According to the guidelines, there must be sufficient questions on levels one, two, three and four.

“That means the compilation of questions must be done in a way that there are enough questions for weaker and very strong pupils.”

He said there are very few questions at level one, which should account for about 30%.

“The implication is that all the weaker pupils, who one hoped would pass, are not going to make it.”

He said there will be no other alternative than to adjust the grades.

Basson said the candidates’ achievement in maths will not improve unless the core of the problem — the teaching of the subject and the quality of the exam papers — is remedied.

Basson said that while teachers in top schools might be satisfied with the paper, there are those in rural and township schools who would not be able to complete the paper themselves.

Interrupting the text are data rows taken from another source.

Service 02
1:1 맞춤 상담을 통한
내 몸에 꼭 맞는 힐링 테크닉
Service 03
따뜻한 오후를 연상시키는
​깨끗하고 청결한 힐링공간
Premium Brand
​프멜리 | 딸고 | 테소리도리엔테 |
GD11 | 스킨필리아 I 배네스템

When matriculants wrote the paper on November 6, Beeld reported there were complaints that it was “utterly unreasonable” and “incredibly difficult”.

Basic Education Department spokesman Granville Whittle confirmed yesterday the department has received reports that the paper was too difficult.

The department will submit all the exam grades to Umalusi, the council for quality assurance in general and further education and training, today.

Umalusi will have to decide whether the degree of difficulty of this particular maths exam paper was fair, as well as whether the grades should be adjusted.

Professor Kobus Maree, an educationist at the University of Pretoria who has a doctorate in subject didactics in mathematics, said adjusting the grades will be pointless.

“Adjusting the grades would be an injustice to the pupils and the university lecturers who will work with them next year.”

He said it seems as if the majority of pupils should rather take mathematics literacy, because the current teaching of maths clearly does not make provision for them.